Having grown up on the beach, all my kids were accomplished swimmers. As I had done earlier, Allison used an out-flowing riptide to carry her through the next swell. After diving under a smaller barrage of eight-footers, she joined me in deeper water. “Hi, Pop,” she said, smiling proudly when she arrived. “See me catch that last one?”
“I saw you, all right. What were you thinking, coming out here alone?”
“I’m not alone. You’re here.”
“I am now. Correct me if I’m wrong, but I distinctly recall telling you not to surf big waves by yourself.”
Allison’s smile faded. “I can’t help it if Trav was too chicken to come out. Besides, if I had gone over the falls on that last one, I’d have been toast. Someone else being out here wouldn’t have made any difference.”
“I disagree. And anyway, that’s not the point.”
“But—”
“No buts. When I give an order, I expect it to be obeyed.”
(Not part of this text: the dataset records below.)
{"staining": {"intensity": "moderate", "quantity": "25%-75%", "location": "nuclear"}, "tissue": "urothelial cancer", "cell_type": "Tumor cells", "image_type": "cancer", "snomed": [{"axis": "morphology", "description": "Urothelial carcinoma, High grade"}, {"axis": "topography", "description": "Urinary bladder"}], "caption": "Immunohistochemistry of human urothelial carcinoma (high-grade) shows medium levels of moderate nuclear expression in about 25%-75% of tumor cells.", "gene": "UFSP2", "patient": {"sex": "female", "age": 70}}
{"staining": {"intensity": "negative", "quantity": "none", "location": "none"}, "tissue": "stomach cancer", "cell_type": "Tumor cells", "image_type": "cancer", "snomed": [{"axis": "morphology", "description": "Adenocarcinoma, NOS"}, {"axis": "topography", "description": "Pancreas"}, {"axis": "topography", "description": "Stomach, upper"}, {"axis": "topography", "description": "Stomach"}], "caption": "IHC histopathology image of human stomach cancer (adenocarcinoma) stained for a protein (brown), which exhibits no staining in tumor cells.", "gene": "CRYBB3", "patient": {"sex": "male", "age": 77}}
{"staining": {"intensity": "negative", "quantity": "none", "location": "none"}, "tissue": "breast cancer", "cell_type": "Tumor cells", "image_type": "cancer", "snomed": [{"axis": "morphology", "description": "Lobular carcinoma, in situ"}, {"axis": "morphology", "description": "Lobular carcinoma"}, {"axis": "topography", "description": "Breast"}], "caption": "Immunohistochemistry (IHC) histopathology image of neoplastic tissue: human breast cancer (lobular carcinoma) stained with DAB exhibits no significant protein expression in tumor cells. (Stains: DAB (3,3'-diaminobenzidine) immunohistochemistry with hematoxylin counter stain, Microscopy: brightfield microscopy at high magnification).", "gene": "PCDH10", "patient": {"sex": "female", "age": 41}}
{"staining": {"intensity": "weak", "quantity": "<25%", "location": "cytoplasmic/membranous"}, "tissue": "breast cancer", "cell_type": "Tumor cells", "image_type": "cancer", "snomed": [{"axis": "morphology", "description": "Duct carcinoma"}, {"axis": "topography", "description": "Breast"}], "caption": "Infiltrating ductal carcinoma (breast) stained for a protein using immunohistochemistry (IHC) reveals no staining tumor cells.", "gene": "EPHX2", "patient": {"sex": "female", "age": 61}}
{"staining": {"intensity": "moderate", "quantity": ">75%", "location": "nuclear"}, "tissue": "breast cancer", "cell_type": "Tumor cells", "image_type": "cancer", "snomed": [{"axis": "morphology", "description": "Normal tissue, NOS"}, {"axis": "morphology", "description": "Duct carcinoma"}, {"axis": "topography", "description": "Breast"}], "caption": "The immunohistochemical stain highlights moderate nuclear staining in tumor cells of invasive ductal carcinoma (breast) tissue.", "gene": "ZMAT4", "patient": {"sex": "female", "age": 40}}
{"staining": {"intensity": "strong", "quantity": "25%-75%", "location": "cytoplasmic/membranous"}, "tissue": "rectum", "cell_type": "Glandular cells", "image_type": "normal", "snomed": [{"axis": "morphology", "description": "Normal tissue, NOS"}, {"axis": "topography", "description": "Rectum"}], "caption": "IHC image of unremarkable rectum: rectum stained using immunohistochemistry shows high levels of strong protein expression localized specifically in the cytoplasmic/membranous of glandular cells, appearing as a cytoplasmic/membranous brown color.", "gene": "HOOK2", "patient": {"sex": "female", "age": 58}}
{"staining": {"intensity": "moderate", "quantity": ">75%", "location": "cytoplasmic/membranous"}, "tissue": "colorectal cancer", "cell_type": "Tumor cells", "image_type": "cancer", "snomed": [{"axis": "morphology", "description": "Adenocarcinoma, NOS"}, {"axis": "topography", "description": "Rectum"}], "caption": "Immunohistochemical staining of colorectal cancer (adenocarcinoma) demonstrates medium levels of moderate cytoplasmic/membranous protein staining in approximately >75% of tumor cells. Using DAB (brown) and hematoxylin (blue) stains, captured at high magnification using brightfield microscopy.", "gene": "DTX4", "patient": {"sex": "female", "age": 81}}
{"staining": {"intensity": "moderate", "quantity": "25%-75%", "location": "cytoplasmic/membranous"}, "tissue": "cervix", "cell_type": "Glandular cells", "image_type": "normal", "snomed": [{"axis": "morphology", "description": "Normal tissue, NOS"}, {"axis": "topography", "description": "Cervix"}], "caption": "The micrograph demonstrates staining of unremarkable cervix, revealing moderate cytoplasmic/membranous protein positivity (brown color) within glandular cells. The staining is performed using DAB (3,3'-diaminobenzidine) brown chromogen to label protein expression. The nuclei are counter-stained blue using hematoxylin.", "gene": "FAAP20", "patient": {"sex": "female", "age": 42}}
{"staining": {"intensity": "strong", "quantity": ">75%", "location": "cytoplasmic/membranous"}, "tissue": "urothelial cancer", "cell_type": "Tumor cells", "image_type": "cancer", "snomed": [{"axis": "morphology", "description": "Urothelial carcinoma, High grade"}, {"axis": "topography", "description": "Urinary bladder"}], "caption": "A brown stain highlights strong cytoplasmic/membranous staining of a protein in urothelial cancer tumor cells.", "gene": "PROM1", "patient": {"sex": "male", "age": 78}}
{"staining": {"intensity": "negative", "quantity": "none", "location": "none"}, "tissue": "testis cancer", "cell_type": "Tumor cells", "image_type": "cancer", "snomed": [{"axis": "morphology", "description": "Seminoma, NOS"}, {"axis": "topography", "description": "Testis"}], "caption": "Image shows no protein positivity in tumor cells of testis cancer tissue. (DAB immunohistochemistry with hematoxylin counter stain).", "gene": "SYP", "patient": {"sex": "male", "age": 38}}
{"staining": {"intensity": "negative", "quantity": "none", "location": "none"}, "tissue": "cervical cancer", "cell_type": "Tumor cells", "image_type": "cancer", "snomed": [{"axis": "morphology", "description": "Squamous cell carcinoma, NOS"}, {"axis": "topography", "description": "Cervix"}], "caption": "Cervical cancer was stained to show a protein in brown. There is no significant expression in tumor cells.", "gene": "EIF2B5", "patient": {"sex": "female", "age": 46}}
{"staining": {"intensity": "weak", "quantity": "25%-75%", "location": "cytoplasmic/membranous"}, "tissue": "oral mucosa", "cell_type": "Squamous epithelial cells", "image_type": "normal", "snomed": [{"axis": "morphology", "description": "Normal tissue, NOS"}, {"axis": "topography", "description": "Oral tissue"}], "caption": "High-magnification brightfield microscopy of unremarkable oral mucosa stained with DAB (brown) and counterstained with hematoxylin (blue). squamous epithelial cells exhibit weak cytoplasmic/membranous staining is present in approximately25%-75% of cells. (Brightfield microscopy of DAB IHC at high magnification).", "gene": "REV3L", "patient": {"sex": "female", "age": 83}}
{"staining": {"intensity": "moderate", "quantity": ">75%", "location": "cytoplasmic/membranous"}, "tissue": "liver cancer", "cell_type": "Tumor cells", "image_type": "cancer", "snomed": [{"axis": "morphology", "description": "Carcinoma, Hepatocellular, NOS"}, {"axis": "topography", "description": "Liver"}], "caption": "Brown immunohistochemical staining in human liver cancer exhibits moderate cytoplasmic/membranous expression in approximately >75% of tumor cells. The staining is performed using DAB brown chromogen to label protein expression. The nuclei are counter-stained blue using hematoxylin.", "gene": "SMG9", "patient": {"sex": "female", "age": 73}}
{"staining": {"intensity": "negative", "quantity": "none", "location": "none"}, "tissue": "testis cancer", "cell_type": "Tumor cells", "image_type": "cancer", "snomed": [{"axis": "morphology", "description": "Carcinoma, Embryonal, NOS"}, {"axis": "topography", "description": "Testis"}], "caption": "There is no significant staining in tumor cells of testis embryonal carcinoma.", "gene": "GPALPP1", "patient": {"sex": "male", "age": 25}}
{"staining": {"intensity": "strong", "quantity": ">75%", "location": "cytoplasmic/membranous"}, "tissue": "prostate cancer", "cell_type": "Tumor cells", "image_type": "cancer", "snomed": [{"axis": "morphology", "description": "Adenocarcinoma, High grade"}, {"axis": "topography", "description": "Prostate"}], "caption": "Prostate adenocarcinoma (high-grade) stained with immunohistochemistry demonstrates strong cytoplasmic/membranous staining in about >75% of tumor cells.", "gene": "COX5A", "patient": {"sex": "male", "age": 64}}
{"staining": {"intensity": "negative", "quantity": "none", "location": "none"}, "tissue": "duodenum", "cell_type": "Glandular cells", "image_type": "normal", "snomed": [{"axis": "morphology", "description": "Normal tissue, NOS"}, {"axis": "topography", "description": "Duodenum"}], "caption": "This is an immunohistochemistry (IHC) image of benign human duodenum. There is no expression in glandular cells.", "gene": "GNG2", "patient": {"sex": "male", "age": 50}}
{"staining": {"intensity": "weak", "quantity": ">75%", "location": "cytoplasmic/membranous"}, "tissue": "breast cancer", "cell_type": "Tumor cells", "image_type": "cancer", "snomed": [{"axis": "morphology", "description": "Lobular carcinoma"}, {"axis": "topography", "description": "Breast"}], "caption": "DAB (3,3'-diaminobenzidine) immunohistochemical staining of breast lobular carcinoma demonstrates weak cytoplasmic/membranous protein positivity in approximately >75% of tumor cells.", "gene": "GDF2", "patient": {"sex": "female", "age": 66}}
“Yes, sir. No big surf alone. Got it.”
“Good.” Treading water, I studied the waves. “I swear, kid, I thought you were the smart one of the pack. You nearly gave me a heart attack taking off on that wave.”
“Biggest one of the morning,” said Allison, brightening.
My teeth had begun to chatter. “I’m glad you survived. Saves me the trouble of killing you if you’d drowned. Let’s head in.”
“C’mon, Dad. Now that we’re out here, let’s catch a couple more. You’re not cold, are you?”
“I’m getting there,” I admitted. “Girls have more fat than men, Allison. Keeps ’em warmer.”
“Thanks, Pop. I knew there must be
some
advantages to being female. Our fat keeps us warm. Kinda like a seal, huh? Or maybe a big ol’ walrus?”
“Jeez, you’re getting as touchy as your mother. I’m not saying you’re fat; only that you’re better insulated, okay? Hell, if you were any skinnier, you wouldn’t cast a shadow. Now, let’s head for shore. I need to have a little conference with Travis.”
Minutes later, after waiting to ride in on a smaller set of waves, Allison and I reached shallow water. Callie, her fur crusted with sand, bounded into the backwash to meet us, then returned, shook, and dropped down beside Nate. Without speaking, Allison took a place on the berm between her brothers, her manner clearly signaling them that something was up.
“Travis, what were you thinking, letting your sister go out there alone?” I demanded when I arrived, raising my voice to be heard over the roar of the ocean.